Leidos' Security Enterprise Solutions (SES) is seeking a Machine Learning Engineer to support their data science and AI initiatives, focusing on developing new capabilities and intellectual property for automated security solutions, such as detecting prohibited concealed items on passengers or in baggage.
Requirements
- Solid understanding of machine learning fundamentals (e.g., supervised/unsupervised learning, model evaluation).

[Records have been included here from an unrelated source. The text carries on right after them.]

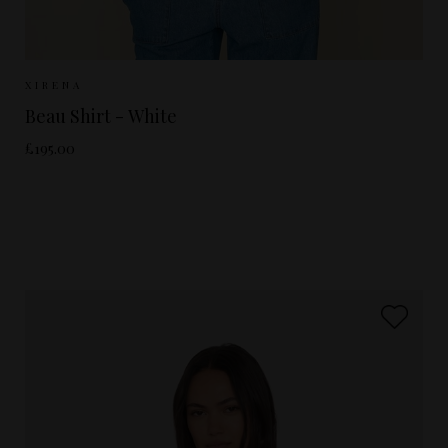
Sizes Available:
XS
S
M
L
XIRENA
Beau Shirt - White
£195.00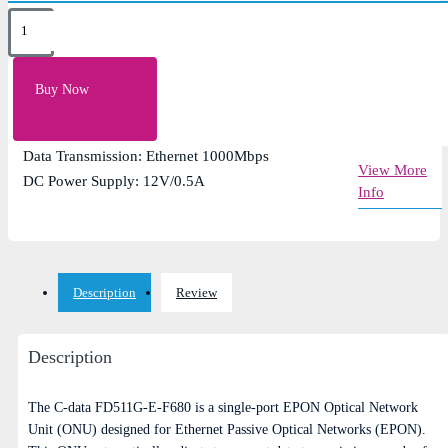
Key Features
PON Throughput: Downstream 980Mbps - Upstream
Buy Now
950Mbps
Receiving sensitivity: Epon: -27dBm
Data Transmission: Ethernet 1000Mbps
View More
DC Power Supply: 12V/0.5A
Info
Description
Review
Description
The C-data FD511G-E-F680 is a single-port EPON Optical Network
Unit (ONU) designed for Ethernet Passive Optical Networks (EPON).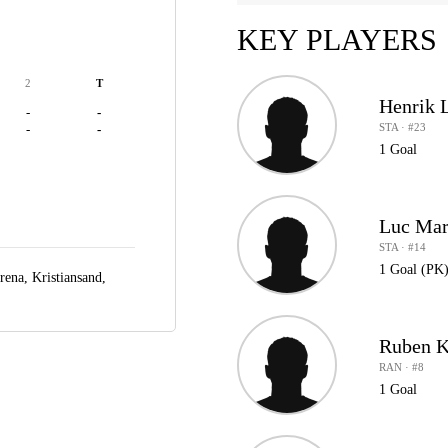
KEY PLAYERS
2
T
Henrik 
-
-
STA · #23
-
-
1 Goal
Luc Mar
STA · #14
1 Goal (PK
rena,
Kristiansand,
Ruben K
RAN · #8
1 Goal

- Proficiency in Python and common ML libraries (e.g., scikit-learn, pandas, NumPy).
- Proficiency in Object-oriented software design.
- Familiarity with PyTorch, or similar frameworks.
- Familiarity with cloud platforms (e.g., AWS, GCP, or Azure).
- Experience with version control tools (e.g., Git).
- Exposure to MLOps concepts or tools (e.g., MLflow, Docker, CI/CD).
- Basic knowledge of SQL and data querying.
Responsibilities
- Assist in designing, developing, testing, and deploying machine learning models.
- Work with large datasets: cleaning, preprocessing, feature engineering.
- Collaborate with data scientists, engineers, and product managers to integrate ML models into applications.
- Help monitor model performance and retrain/update models as needed.
- Contribute to documentation and best practices.
- Stay up to date with the latest ML research, tools, and technologies.
Other
- May require occasional travel (10%), domestic or international.
- Must have the ability to obtain a Public Trust clearance (US citizenship required).
- Strong problem-solving and communication skills.
- Eagerness to learn and adapt in a fast-paced environment.